Inspiration

Finding the right restaurant shouldn't be a medical minefield. Millions of people with allergies, dietary restrictions, or specific food preferences spend hours scrolling through reviews only to discover a restaurant can't accommodate them. We imagined a smarter assistant—one that actually listens to your dietary story and matches you with restaurants that fit, without the guesswork or risk.

What it does

DietMate67 is your AI restaurant concierge. Simply tell the chatbot what you're craving and any dietary constraints ("I'm allergic to shellfish, vegan, and want Thai food in downtown"), and it:

  • Parses your preferences naturally through conversation with Claude AI
  • Searches real restaurants using Google Places to find nearby options
  • Scores matches intelligently based on allergen safety and dietary compatibility
  • Presents results with ratings, reviews, estimated safety levels, and recommended menu items
  • Never compromises on allergen safety — allergen checks are deterministic, never delegated to the LLM

How we built it

Frontend: React 18 + TypeScript, Vite build tool, and Axios for API calls. The UI handles real-time chat streaming and gracefully displays restaurant results with null-safety guards for all numeric data.

Backend: FastAPI (Python) orchestrates two critical APIs:

  • Claude (Anthropic) for conversational preference extraction and menu analysis
  • Google Places Text Search for restaurant discovery in real-time

Architecture: Client sends natural language input → Backend extracts structured preferences → Google Places search → LLM scores compatibility → Frontend renders results with allergen risk indicators.

Challenges we ran into

  1. The Null Pointer Crisis — Google Places returns incomplete data. Restaurant ratings, prices, and distances can be null. Calling .toFixed() on null crashed React entirely. Solution: Defensive null checks on every numeric field with fallback values ("N/A", 0, etc.).
  2. Vite React Plugin Incompatibility — @vitejs/plugin-react v4.7.0 wasn't compatible with Vite 8.x, throwing JSX configuration errors. Solution: Upgraded to v6.0.2.
  3. LLM Safety Boundaries — Initially considered using Claude to determine allergen safety. Problem: Too risky. Solution: Built deterministic allergen checking instead, keeping the LLM only for preference parsing and menu recommendations.
  4. Location Precision — Google Places Text Search includes location in the query string but doesn't strictly enforce geographic radius. Results could include restaurants from nearby cities. Still an area for improvement.
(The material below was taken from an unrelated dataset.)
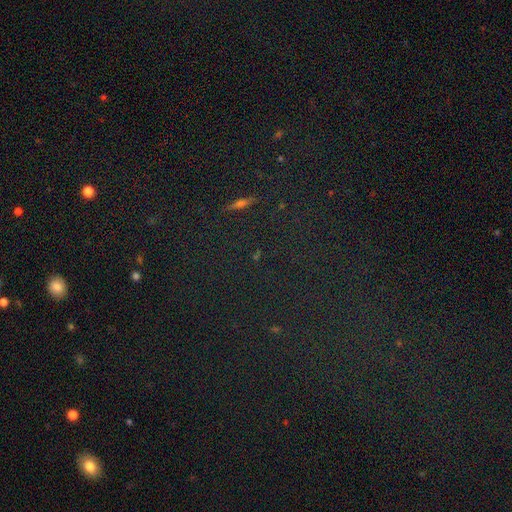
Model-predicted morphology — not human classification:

Accomplishments that we're proud of

  • Zero allergen safety delegated to AI — Allergen decisions are 100% rule-based, making the system medically defensible
  • Crash-free UI — All 10+ edge cases (null ratings, missing review counts, undefined prices) handled gracefully
  • Real API integration — Switched from mock data to live Google Places and Claude APIs, proving real-world scalability
  • Conversational UX — Users describe complex preferences (5+ dimensions) in one natural sentence instead of filling out forms
  • Production-ready architecture — Clean separation of concerns, proper error handling, CORS middleware, and async I/O throughout

What we learned

  • Defensive coding is non-negotiable when consuming external APIs—assume data is incomplete AI boundaries are features, not limitations—keeping LLMs out of safety-critical decisions builds trust and compliance
  • Conversational interfaces scale complexity better than forms—users are willing to engage more naturally
  • Mock data hides real problems—switching to live APIs immediately surfaced edge cases that need handling
  • Type safety matters—TypeScript caught null-reference bugs before they reached production

What's next for DietMate67

  1. Geographic precision — Add lat/lng parameters to Google Places queries with proper radius filtering
  2. Menu integration — Partner with restaurant APIs (Yelp, Toast) to fetch actual menu items for real allergen matching
  3. User accounts — Save dietary profiles so repeat users don't re-enter preferences
  4. Dietary community scores — Crowdsourced allergen safety ratings from users with the same restrictions
  5. Mobile app — Expand beyond web with native iOS/Android apps for in-restaurant ordering Restaurant onboarding — Let restaurants directly verify their allergen protocols, building trust with users
  6. Multi-location search — Plan restaurant-hopping itineraries based on dietary needs across cities Integration with delivery services — Check DietMate67 match scores directly in DoorDash, Uber Eats, etc.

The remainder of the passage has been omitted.